Another virtue is that Panama has very traditional, simple chapels in each of its provinces. For lodging, you can choose among the various hotels along the Pan-American Highway or the inns on a beach or in a natural setting.
In addition to the amenities offered in these accommodations, the great benefit is being able to visit several attractions in the area in just a couple hours.
Whether staying at a city hotel or beach resort, visitors always greatly enjoy both the traditional and international cuisine served on site.
It is easy to travel to Panama on one of the many airlines attracted to the country's market-competitive Hub of the Americas.
For those who dream of an outdoor wedding, Panama offers beautiful destinations in beach or mountainous areas, village squares, and other attractive sites.
Major hotel chains, coming in a range of styles, are established in Panama and located near the capital's biggest shopping malls, which boast a variety of brands at affordable prices.
Travelers from Europe can choose among several popular destinations in Central America.
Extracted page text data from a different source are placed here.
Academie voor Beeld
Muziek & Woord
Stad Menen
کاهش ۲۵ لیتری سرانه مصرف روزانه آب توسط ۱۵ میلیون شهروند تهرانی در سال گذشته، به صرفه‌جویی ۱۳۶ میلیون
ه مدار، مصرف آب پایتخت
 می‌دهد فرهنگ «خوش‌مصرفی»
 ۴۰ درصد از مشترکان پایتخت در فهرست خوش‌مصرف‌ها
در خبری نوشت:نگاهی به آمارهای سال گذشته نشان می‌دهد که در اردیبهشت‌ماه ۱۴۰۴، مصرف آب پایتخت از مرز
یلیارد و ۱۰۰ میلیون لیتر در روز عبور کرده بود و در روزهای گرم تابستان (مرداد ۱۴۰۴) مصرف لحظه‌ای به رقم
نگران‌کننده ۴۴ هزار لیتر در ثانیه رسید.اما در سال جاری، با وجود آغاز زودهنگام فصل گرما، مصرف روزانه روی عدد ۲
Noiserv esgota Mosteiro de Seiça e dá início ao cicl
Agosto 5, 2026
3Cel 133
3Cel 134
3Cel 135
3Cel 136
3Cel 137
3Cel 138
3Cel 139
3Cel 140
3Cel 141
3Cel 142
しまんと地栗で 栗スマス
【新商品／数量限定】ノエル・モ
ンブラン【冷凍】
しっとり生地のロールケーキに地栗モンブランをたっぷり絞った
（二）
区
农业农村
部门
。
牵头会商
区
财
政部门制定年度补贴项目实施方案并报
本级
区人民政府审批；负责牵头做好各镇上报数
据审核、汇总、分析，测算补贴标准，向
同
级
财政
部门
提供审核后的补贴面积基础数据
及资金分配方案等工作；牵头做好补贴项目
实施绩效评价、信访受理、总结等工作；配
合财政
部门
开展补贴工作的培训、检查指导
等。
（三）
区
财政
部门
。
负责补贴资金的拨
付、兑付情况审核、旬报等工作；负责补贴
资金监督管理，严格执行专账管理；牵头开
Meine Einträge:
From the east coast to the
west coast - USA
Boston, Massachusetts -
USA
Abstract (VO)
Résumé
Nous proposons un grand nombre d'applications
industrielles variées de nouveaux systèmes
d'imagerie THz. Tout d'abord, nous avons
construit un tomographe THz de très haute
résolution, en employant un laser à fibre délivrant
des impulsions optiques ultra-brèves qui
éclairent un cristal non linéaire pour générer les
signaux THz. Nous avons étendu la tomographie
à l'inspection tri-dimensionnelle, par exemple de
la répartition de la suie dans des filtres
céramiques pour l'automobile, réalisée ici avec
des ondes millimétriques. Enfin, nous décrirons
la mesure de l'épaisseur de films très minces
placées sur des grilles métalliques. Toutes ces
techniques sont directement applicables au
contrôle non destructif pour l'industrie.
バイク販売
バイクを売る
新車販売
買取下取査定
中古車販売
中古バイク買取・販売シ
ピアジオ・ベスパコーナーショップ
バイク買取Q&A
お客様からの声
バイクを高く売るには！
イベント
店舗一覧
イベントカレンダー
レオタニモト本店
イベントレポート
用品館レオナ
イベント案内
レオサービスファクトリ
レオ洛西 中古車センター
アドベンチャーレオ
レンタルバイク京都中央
Come enjoy the tours, facilities, and warm weather on your next wedding or honeymoon trip to Panama.
St. Joseph Church holds one of the greatest treasures of this country, the Golden Altar.
The church, consecrated to Saint Joseph, is located in the Old Town sector of the capital city at the intersection of Avenue A and Eighth Street. This colonial structure was built between 1671 and 1677, and is an indulgence in baroque details with strong influences from indigenous or colonial art. A skylight above the Golden Altar allows daylight to illuminate it.
The altar is actually made of mahogany wood covered with gold leaf in the Baroque style from the 18th century. The church itself is a historic gem; of its three naves, the left one has four windows that were made in Florence, Italy and installed in 1963, representing Saint Rita of Cascia, St. Augustine, Our Lady of Consolation and St. Joseph.